■ **Отрывок со страницы**:
_____

Однако некоторые последние работы показали, что реальность была более сложной и что вполне возможно: 1) определить несколько очень общих принципов средневековой тактики; 2) выделить кампании, развитие которых предполагало некую направляющую идею, иначе говоря, стратегию; 3) установить достаточно обширный набор решений и приемов, использовавшихся, в зависимости от обстоятельств, в полевых сражениях; 4) допустить, что на ментальном уровне средневековые военные ясно сознавали преимущества, которые могло дать как можно более полное и разнообразное применение практического опыта и теории.

 

ОБУЧЕНИЕ ВОЕННОМУ ИСКУССТВУ

 

Греко‑римская античность создала целый свод военной литературы: от Энея Тактика, предводителя греческих наемников IV в. до н. э., до Вегеция (конец IV или, возможно, середина V в. н. э.)[505], а между ними были Филон Византийский, Герон Александрийский и Фронтин.

На протяжении большей части Средневековья только один из них был довольно широко известен, по крайней мере на Западе, – Вегеций, который в области военного дела был одновременно и главным автором, и главным авторитетом. Отрывки из его произведений включались в разные сборники, его упоминали как в проповедях, так и в духовных трактатах церковные авторы. Когда в XIII в. Винцент из Бове пожелал рассказать о военном искусстве в своем «Большом зеркале» (Speculum majus), то он почти полностью механически переписал трактат «О военном деле» (Epitoma de re militari) Вегеция. To же самое сделали Альфонс X Мудрый (1252‑1284 гг.) в «Siete Partidas», Эгидий Римский в «Об управлении государей» (ок. 1280 г.) и Кристина Пизанская в «Рыцарском искусстве». До нас дошли десятки рукописей Вегеция. Они довольно рано был переведены на народные языки: французские переводы были сделаны Жаном де Меном, «Мэтром Ришаром», Жаном Приора и Жаном де Винье; итальянский перевод – Боно Джимабони. Работы Вегеция имелись в библиотеке герцога Эврара Фриульского в IX в.[506], у принца Эдуарда, будущего короля Англии Эдуарда I, в XIII в.[507], у сэра Джона Фастолфа в XV в.[508] Естественно, что его не мог не процитировать Дионисий Картезианец в своем труде «О жизни военных» (De vita militarium)[509], а Кристина Пизанская советовала почитать по крайней мере IV книгу Вегеция «благородной баронессе», которой придется защищать свои земли в отсутствие мужа, отправившегося на войну[510]. Были даже рукописи Вегеция карманного формата[511]. И среди книг, которые Жан Жерсон рекомендовал для библиотеки дофина, упомянуты «Об управлении государей» Эгидия Римского (составной частью ее был Вегеций), сочинение Валерия Максима, «О военных хитростях» (De stratagematibus bellicis) Фронтина и «О военном деле» самого Вегеция[512].

_____

■ **Собранный материал**:
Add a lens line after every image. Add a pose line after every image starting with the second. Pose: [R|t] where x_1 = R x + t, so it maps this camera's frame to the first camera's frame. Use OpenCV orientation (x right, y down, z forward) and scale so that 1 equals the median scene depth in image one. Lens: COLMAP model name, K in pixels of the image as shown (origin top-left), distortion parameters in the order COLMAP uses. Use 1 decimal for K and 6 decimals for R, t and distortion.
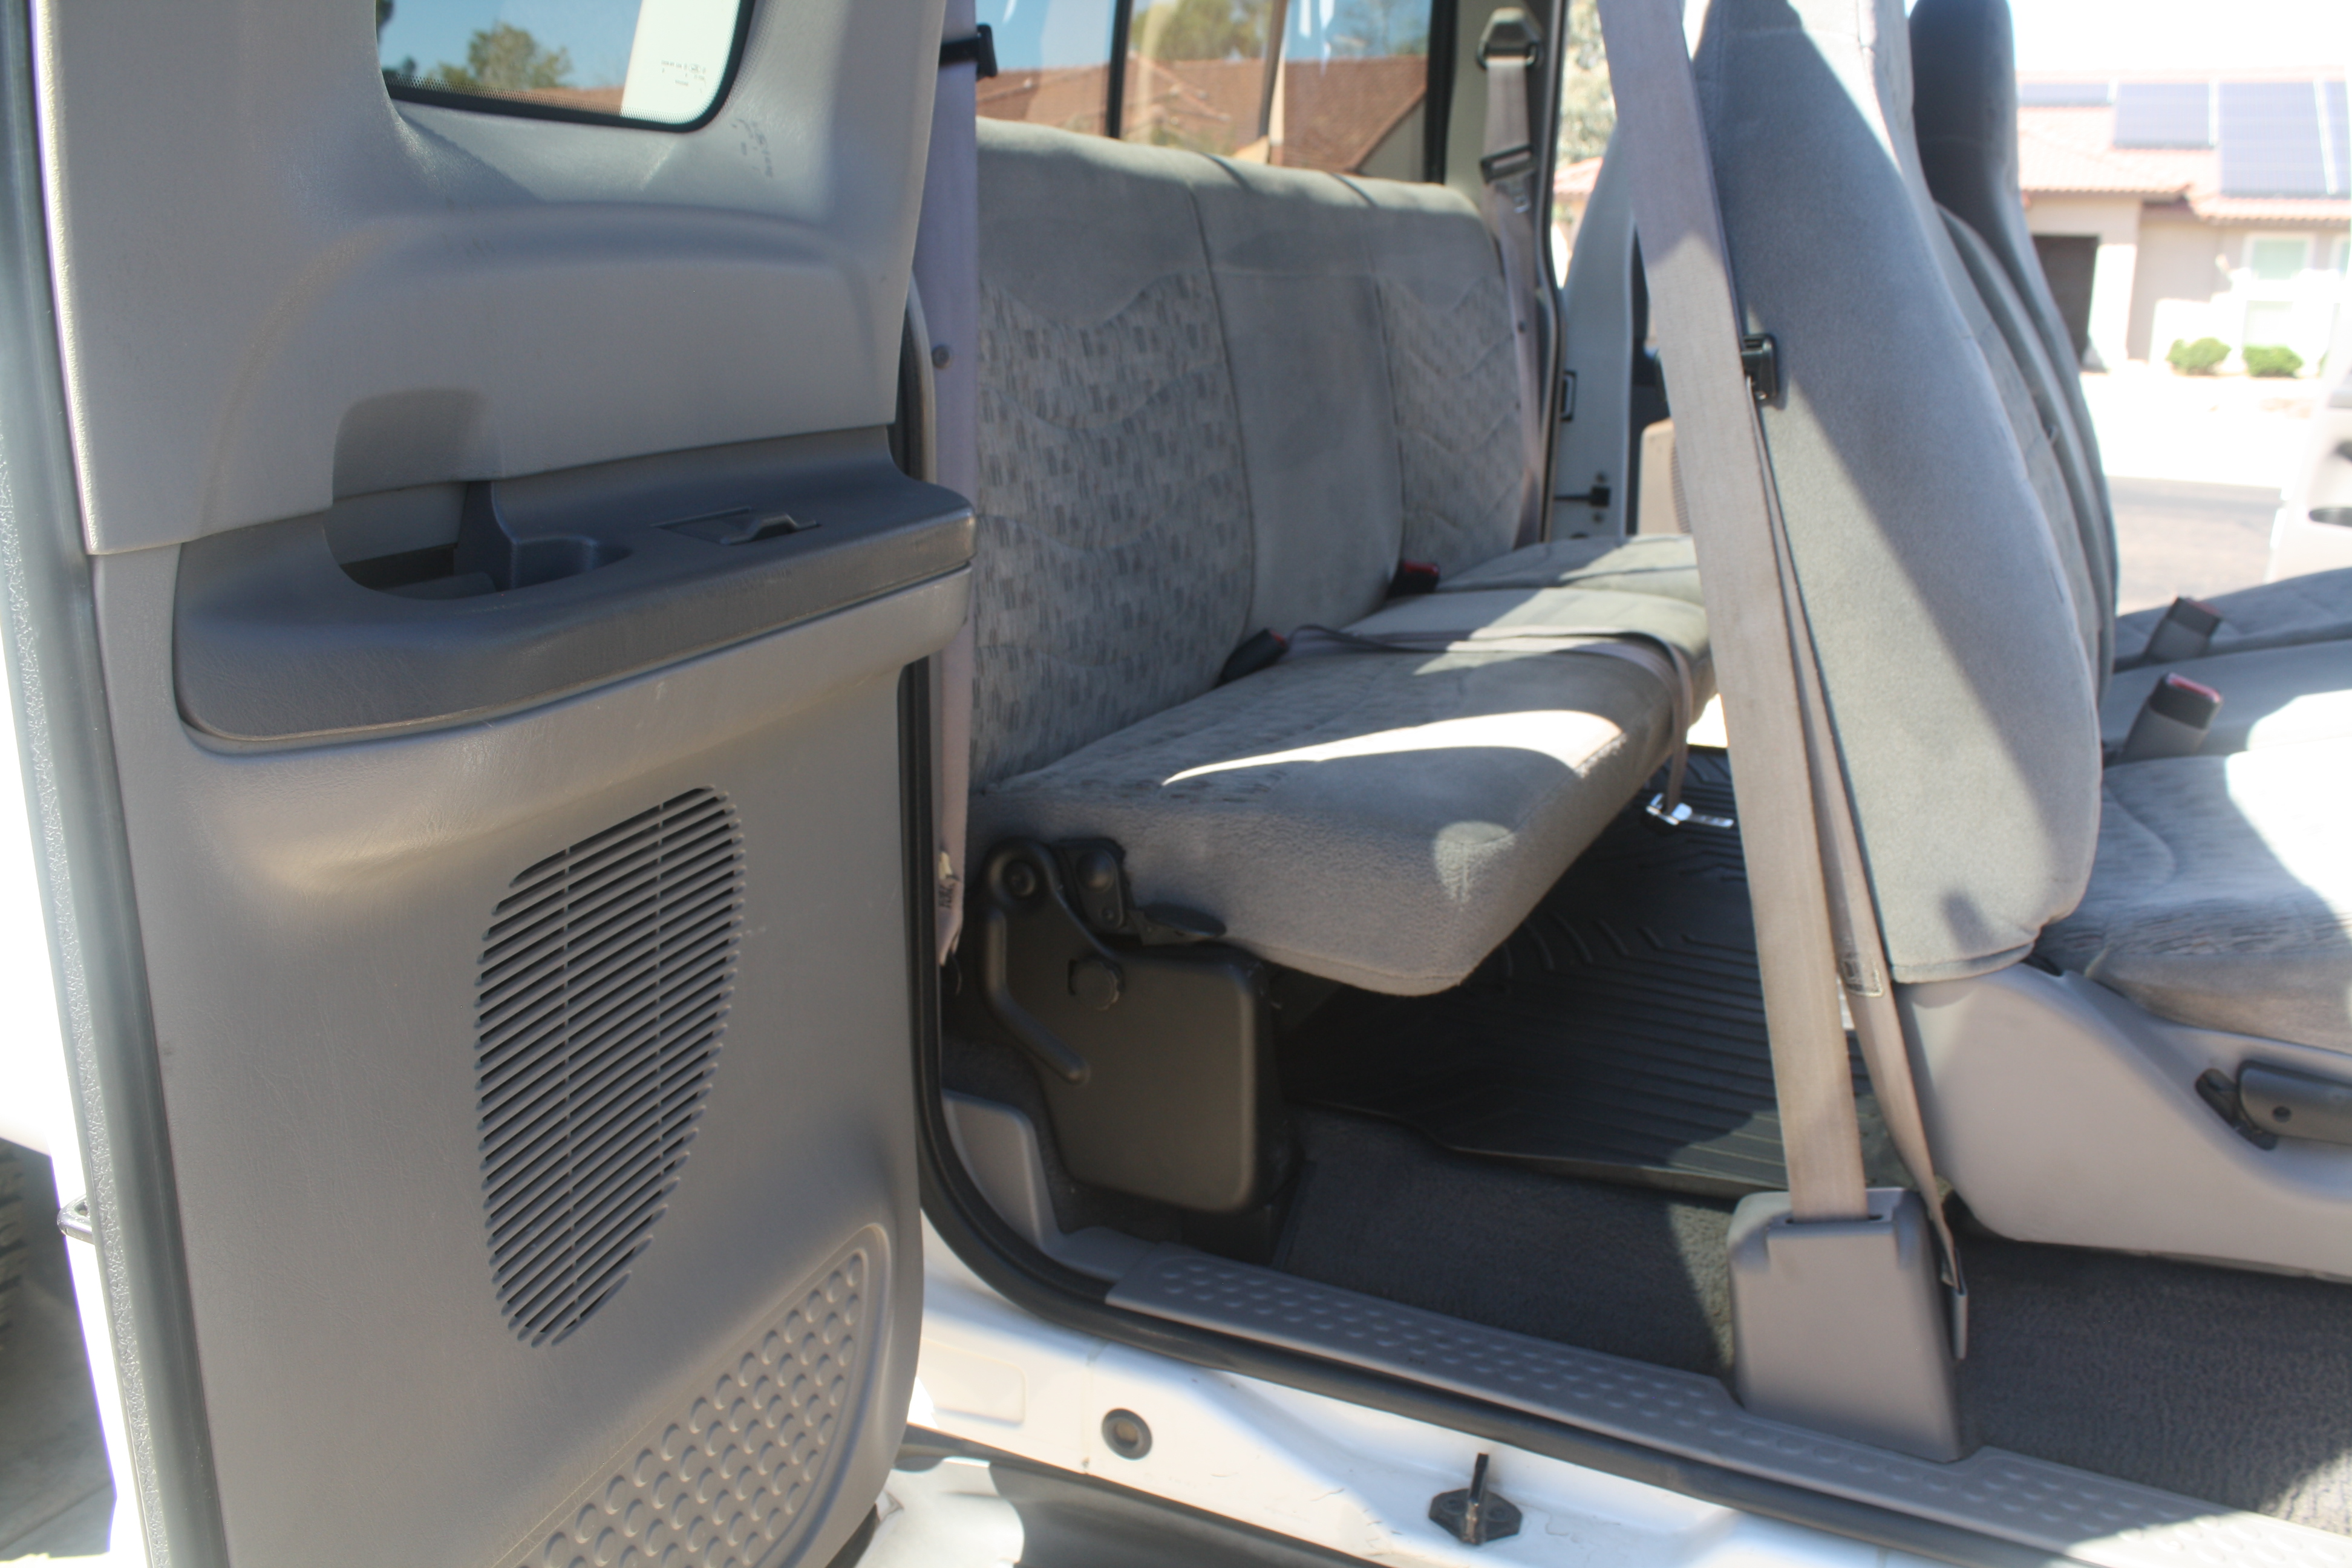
lens RADIAL K [[1982.4, 0, 1171.9], [0, 1982.4, 778.9], [0, 0, 1]] dist [-0.128811, 0.051914]
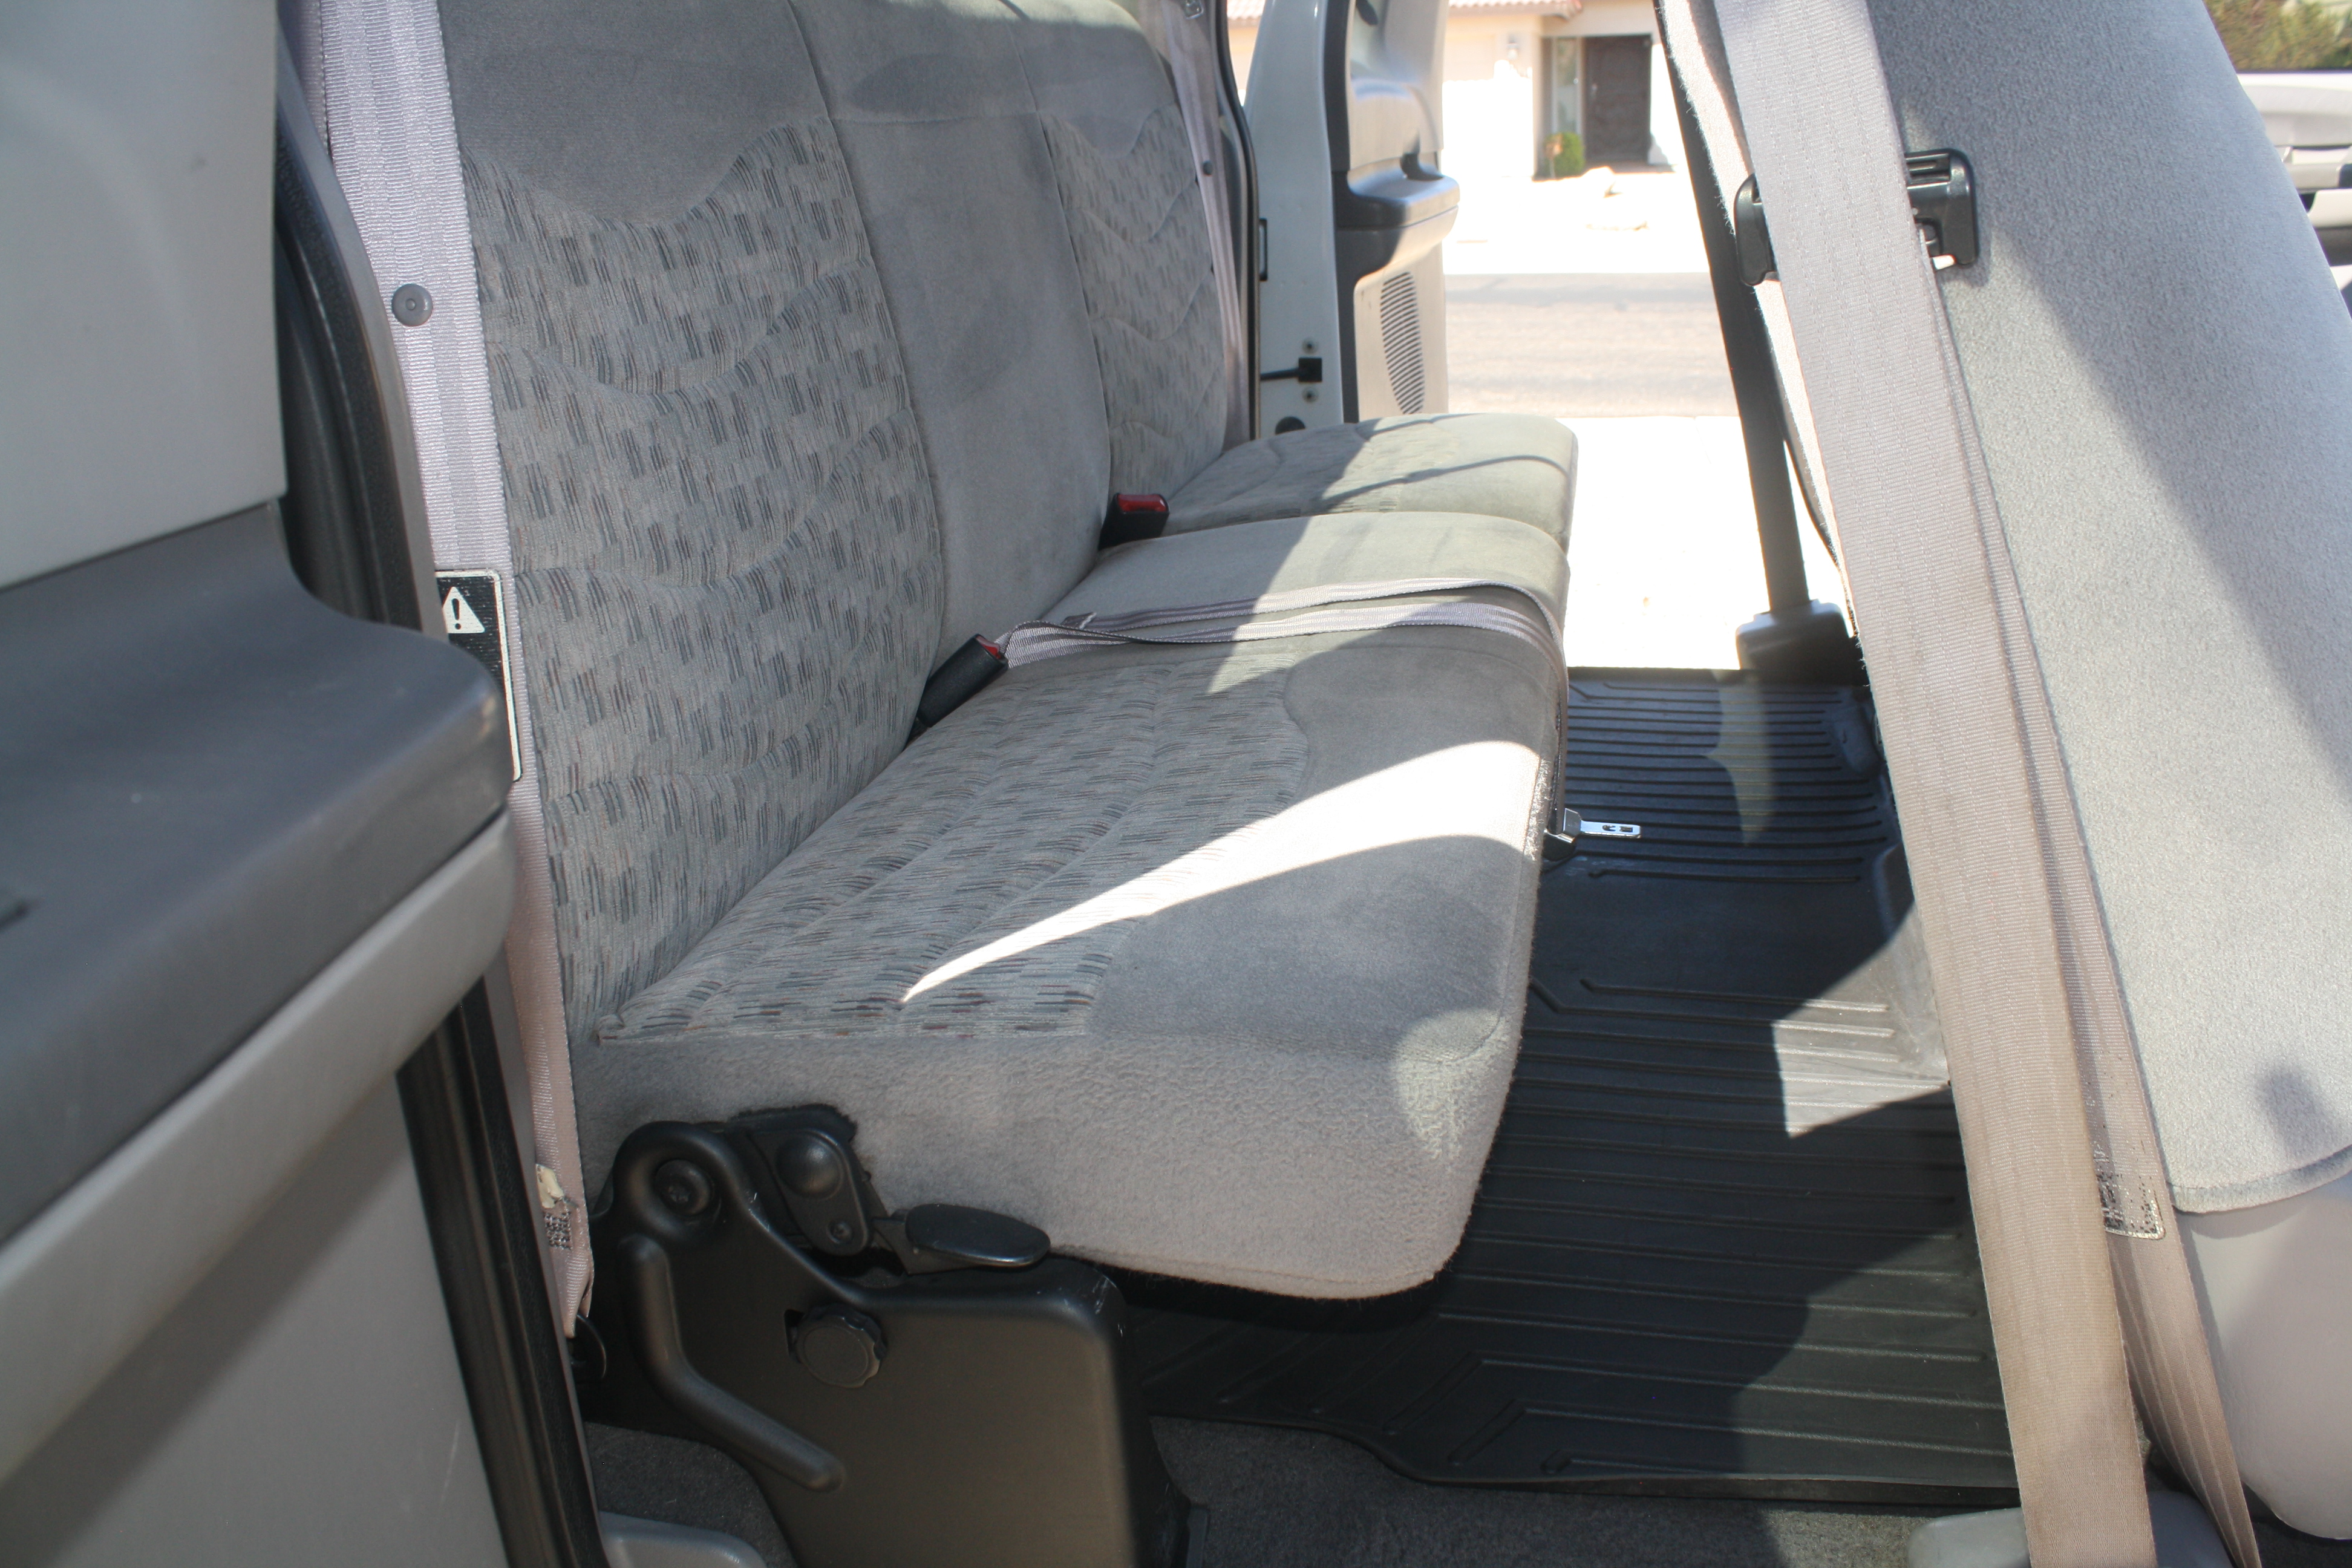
lens RADIAL K [[1982.4, 0, 1169.2], [0, 1982.4, 777.9], [0, 0, 1]] dist [-0.128811, 0.051914]
pose [[0.973630, -0.129673, 0.187697, -0.025130], [0.116241, 0.989918, 0.080930, -0.087278], [-0.196299, -0.056978, 0.978887, 0.357778]]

_____

■ **Что нужно сделать**:
Изложите содержание отрывка о средневековом военном искусстве в двух предложениях. Этот материал никак не связан с приведенным отрывком.

■ **Выполненное задание**:
Последние работы показали, что у средневековых военных можно выделить общие принципы тактики, стратегию в ведении кампаний и обширный набор приемов для полевых сражений. Из античных военных авторов на протяжении большей части Средневековья на Западе был широко известен прежде всего Вегеций: его трактат «О военном деле» переписывали, цитировали, переводили на народные языки и хранили в библиотеках знати.